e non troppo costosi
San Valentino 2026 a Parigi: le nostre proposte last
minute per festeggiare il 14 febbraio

* * *

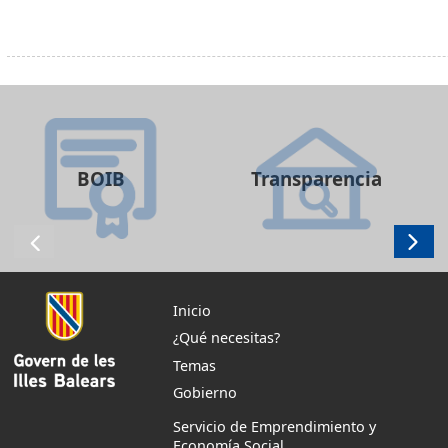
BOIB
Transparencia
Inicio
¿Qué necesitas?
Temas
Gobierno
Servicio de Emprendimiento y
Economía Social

* * *

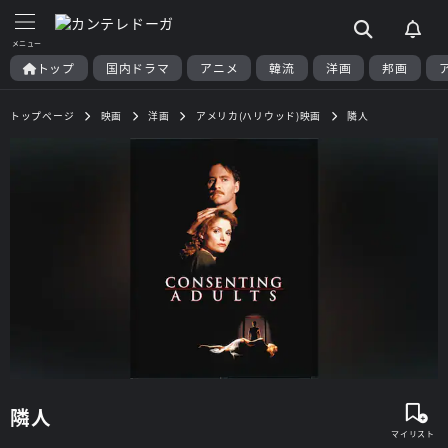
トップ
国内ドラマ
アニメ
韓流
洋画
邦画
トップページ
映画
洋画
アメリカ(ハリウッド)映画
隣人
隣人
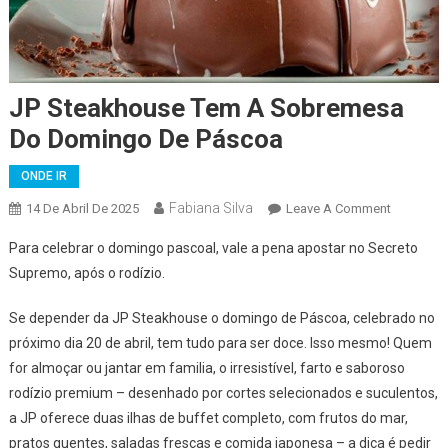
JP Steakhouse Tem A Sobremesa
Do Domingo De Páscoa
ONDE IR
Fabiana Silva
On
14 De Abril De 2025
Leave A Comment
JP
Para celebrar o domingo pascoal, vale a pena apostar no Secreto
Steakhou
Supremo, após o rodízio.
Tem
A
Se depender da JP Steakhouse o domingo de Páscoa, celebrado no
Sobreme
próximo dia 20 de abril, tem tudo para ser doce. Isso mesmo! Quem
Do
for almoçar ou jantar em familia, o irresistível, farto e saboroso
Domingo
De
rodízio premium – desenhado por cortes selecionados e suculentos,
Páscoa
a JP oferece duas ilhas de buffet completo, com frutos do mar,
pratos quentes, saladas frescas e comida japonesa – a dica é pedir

■ Work request:
Put the lines from the line with "e non troppo costosi" up to and including the line with "minute per festeggiare il 14 febbraio" into a Markdown table with two columns, Row and Text. Number each line and leave out blank lines.

■ Solution below:
| Row | Text |
|---|---|
| 1 | e non troppo costosi |
| 2 | San Valentino 2026 a Parigi: le nostre proposte last |
| 3 | minute per festeggiare il 14 febbraio |